AAAR 34th Annual Conference
October 12 - October 16, 2015
Hyatt Regency
Minneapolis, Minnesota, USA
Abstract View
Hygroscopicity and Cloud Condensation Nuclei Activity of Bacterial Cells
Natasha DeLeon-Rodriguez, Aikaterini Bougiatioti, Nimmy Mathew, Arnaldo Negron-Marty, Sara Purdue, Samantha Waters, Michael Bergin, Konstantinos Konstantinidis, ATHANASIOS NENES, Georgia Institute of Technology
Abstract Number: 446 Working Group: Bioaerosols
Abstract The abundance of bacterial cells in the atmosphere can reach relatively high numbers, but more rigorous research is needed to investigate the extent to which they play a role in atmospheric chemistry, cloud formation, and precipitation. It has been known for decades that bacteria are among the most efficient ice nuclei in the atmosphere, and there have been several immersion freezing studies of various bacterial isolates. However, the ability of bacteria to initiate cloud droplet formation remains poorly characterized. There are a few existing studies that have measured the cloud condensation nuclei (CCN) activity of different bacteria, but the underlying mechanism(s) of this activity, how it is related to bacterial cell hygroscopicity, and the physiological state of the cell, remain unknown.
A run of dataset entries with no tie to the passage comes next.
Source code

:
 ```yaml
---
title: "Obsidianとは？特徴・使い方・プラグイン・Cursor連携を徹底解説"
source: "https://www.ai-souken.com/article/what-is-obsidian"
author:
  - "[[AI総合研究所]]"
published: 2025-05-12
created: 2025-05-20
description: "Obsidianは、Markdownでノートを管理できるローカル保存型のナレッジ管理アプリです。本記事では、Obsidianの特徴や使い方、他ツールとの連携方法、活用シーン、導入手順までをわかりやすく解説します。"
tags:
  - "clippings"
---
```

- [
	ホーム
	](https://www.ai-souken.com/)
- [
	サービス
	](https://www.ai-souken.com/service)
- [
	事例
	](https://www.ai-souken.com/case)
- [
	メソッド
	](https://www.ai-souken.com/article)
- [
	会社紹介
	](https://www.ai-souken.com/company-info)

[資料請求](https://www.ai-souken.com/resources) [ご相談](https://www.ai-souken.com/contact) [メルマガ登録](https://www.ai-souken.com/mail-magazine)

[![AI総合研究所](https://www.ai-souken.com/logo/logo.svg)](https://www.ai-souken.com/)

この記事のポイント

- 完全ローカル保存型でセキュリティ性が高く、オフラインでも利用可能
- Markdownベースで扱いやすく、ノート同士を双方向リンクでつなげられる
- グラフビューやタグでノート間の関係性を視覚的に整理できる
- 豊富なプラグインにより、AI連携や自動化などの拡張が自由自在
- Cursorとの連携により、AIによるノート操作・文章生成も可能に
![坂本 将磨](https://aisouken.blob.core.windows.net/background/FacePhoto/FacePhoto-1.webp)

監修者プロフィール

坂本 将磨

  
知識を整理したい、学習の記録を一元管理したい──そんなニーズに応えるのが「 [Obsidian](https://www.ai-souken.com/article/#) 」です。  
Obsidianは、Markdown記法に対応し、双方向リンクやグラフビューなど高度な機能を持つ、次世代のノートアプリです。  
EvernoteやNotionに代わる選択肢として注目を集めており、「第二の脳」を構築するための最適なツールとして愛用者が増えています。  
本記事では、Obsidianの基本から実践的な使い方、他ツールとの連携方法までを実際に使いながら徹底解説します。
The objective of this study was to determine whether the affinity of different bacterial cells to water might be related to CCN activity. To this end, we collected samples from rainwater and ambient air at different locations (urban cities and rain forest) and altitudes (~10 km and surface air). Over 20 bacterial isolates were obtained from these samples using different minimal and rich media, and were identified based on sequencing of the 16S rRNA gene. The hydrophobicity of different bacterial cell lawns was evaluated by contact angle measurements with water. A wide range of contact angles was observed among our isolates, ranging from very hydrophilic to very hydrophobic; the majority of the isolates, however, were found to be hydrophilic. The CCN activity of each isolate was studied by introducing aerosolized bacteria into a continuous flow stream-wise thermal gradient CCN counter. These data show that the hydrophilic bacteria used here have a critical supersaturation of 0.06% compared to the hydrophobic bacteria, which had a critical supersaturation of 0.15% or higher. These supersaturation conditions are relevant for certain areas of the planet, indicating the potential of hydrophilic bacteria to influence cloud formation and precipitation in these regions.